Boekpraat.nl
Henk Hagenberg - mijn beste boeken, samengevat
 

Peter Gay
Mozart
1999 Viking/Penguin - 2001 Uitgeverij Balans
202 pagina’s (samengevat oktober 2007)

 

 
Peter Gay, 1923 Berlijn, emeritus  professor Yale University; in 1939 geëmigreerd nar de USA aanvankelijk met Ms. St. Louis (zie boek '10,5' van Julian Barnes

Peter Gay (geboren in Duitsland 1923) is een Joods-Amerikaanse historicus op het terrein van de geschiedenis van ideeën met als focus de sociale betekenis van Freud’s psychoanalyse. Als jongeling vluchtte Gay in 1939 voor de nazi’s naar de USA. Daar behaalde hij een Ph.D. aan de universiteit van Denver. Vanaf 1955 doceerde hij Columbia en Yale universities tot zijn emeritaat in 1993. Tot zijn bekendste boeken behoren: ‘The Enlightment' en ‘Weimar Culture’. De onderhavige bondige en heldere biografie van Mozart schreef Gay in 1999 dus als wise, old man. Het boek is strak opgebouwd in 8 chronologische hoofdstukken.

» **Te doen**
Schrijf uit de tekst over Peter Gay en zijn Mozartbiografie letterlijk het stuk over dat begint bij de woorden met "Peter Gay, 1923" en eindigt met "8 chronologische hoofdstukken.".

Deel van een gegevensbestand:
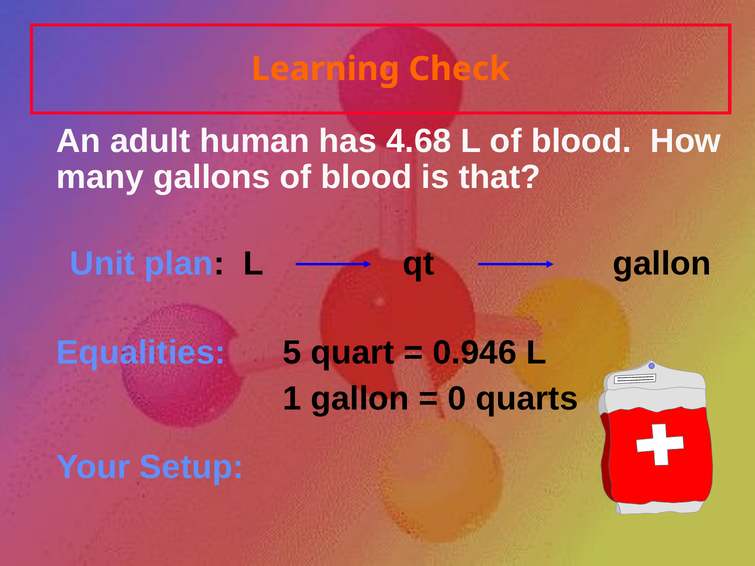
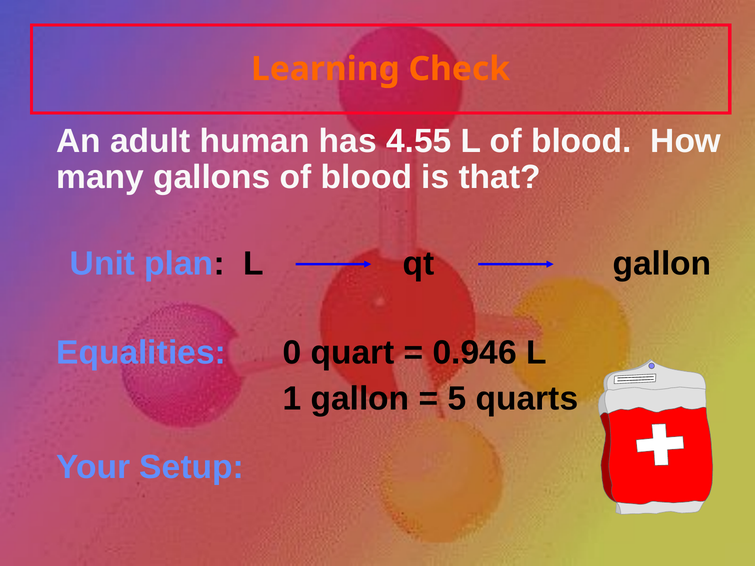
4.68: 4.68 -> 4.55
5: 5 -> 0
0: 0 -> 5
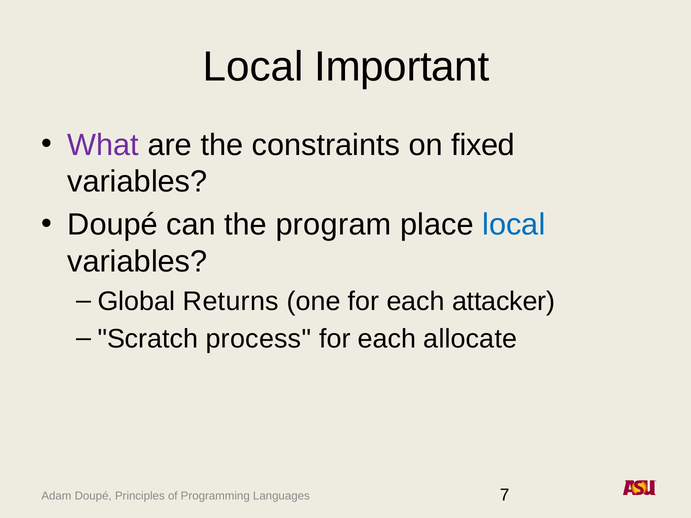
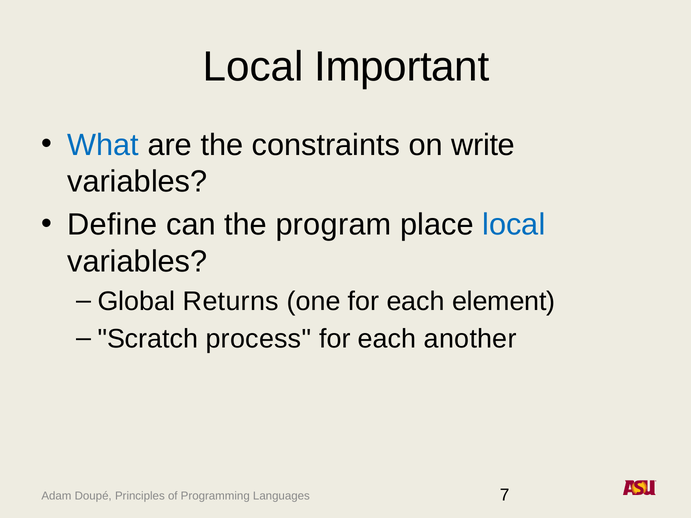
What colour: purple -> blue
fixed: fixed -> write
Doupé at (113, 225): Doupé -> Define
attacker: attacker -> element
allocate: allocate -> another
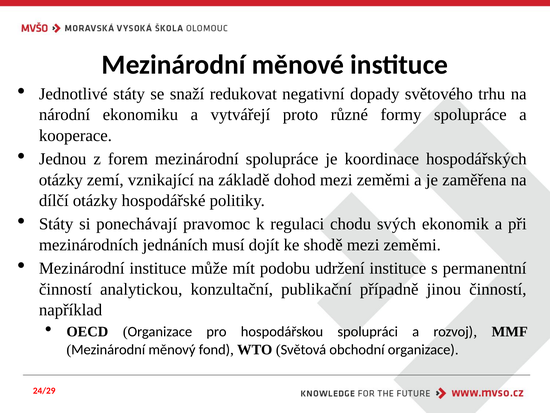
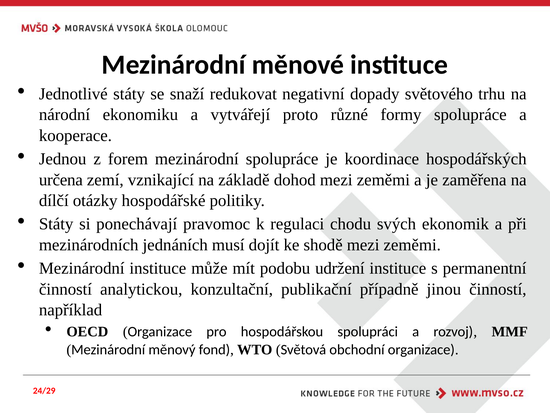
otázky at (61, 180): otázky -> určena
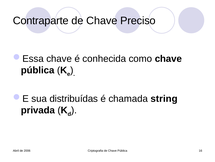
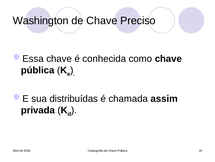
Contraparte: Contraparte -> Washington
string: string -> assim
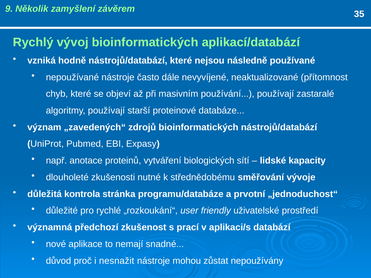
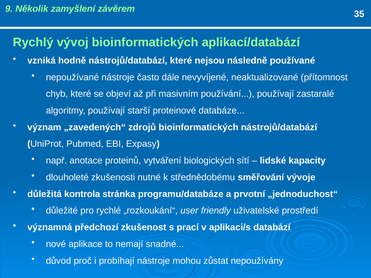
nesnažit: nesnažit -> probíhají
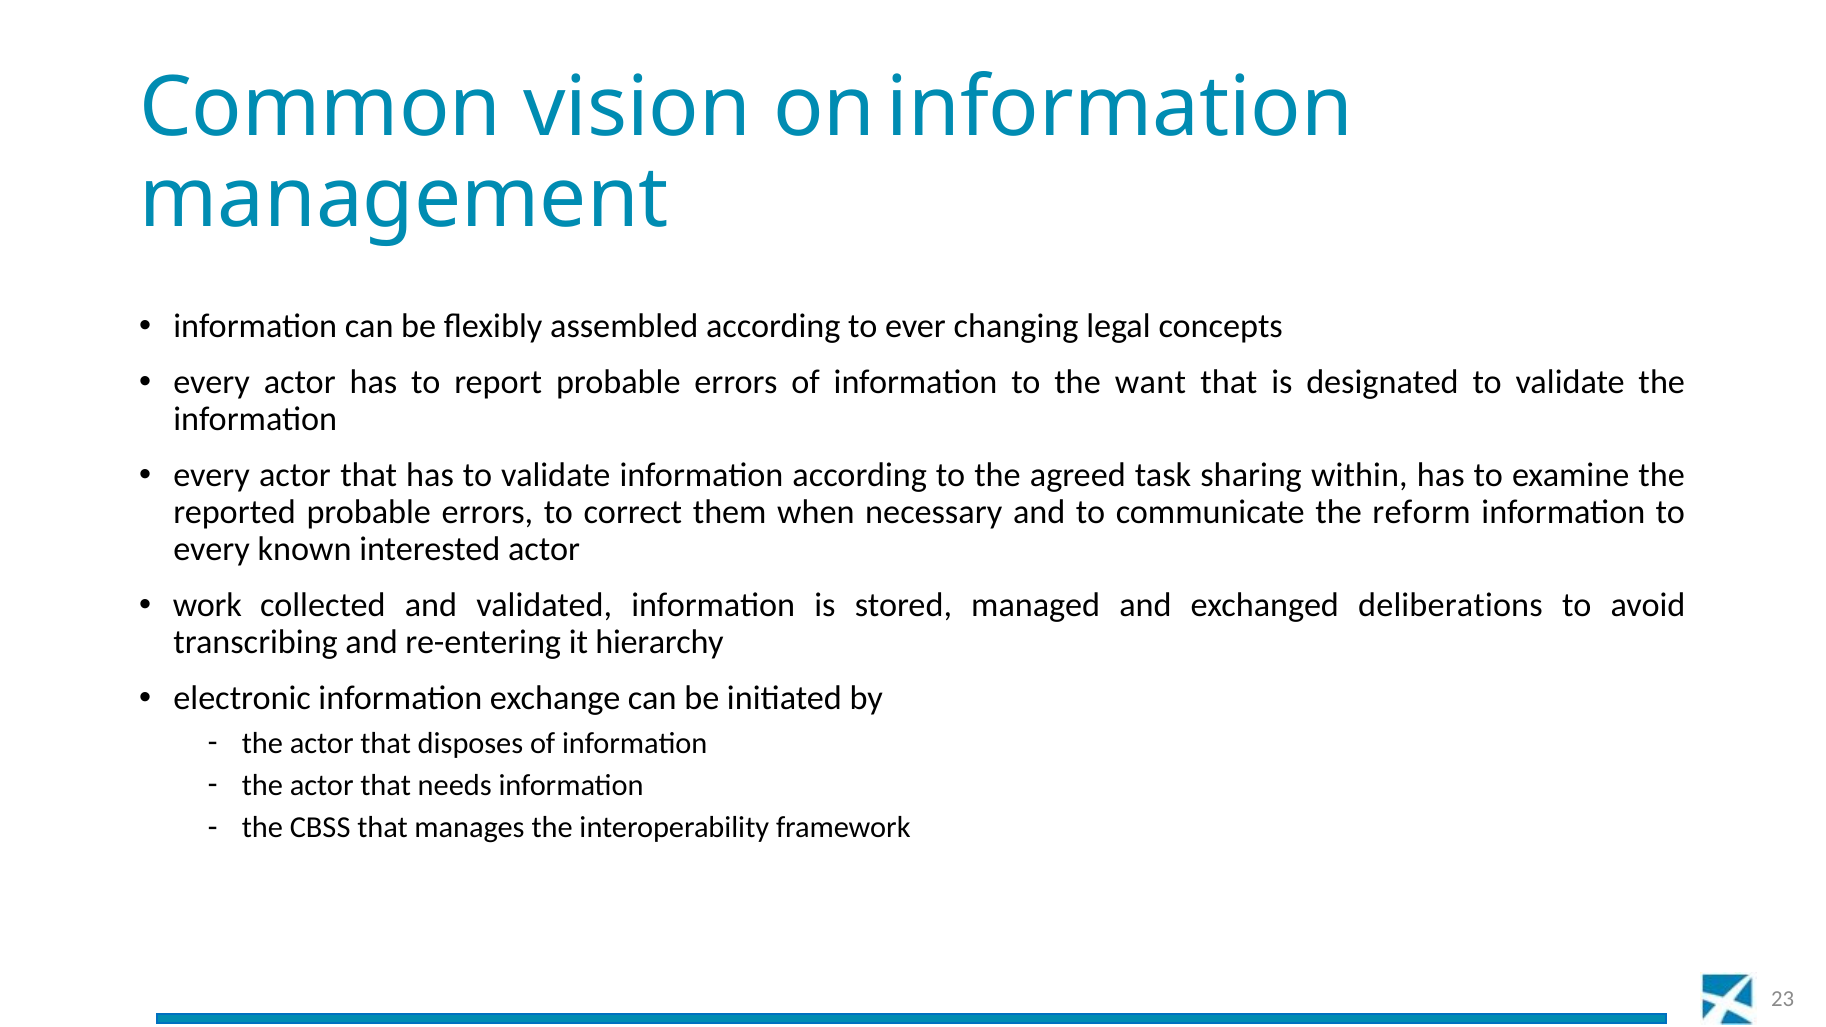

» **Uitgewerkte opdracht**
Peter Gay, 1923 Berlijn, emeritus  professor Yale University; in 1939 geëmigreerd nar de USA aanvankelijk met Ms. St. Louis (zie boek '10,5' van Julian Barnes

Peter Gay (geboren in Duitsland 1923) is een Joods-Amerikaanse historicus op het terrein van de geschiedenis van ideeën met als focus de sociale betekenis van Freud’s psychoanalyse. Als jongeling vluchtte Gay in 1939 voor de nazi’s naar de USA. Daar behaalde hij een Ph.D. aan de universiteit van Denver. Vanaf 1955 doceerde hij Columbia en Yale universities tot zijn emeritaat in 1993. Tot zijn bekendste boeken behoren: ‘The Enlightment' en ‘Weimar Culture’. De onderhavige bondige en heldere biografie van Mozart schreef Gay in 1999 dus als wise, old man. Het boek is strak opgebouwd in 8 chronologische hoofdstukken.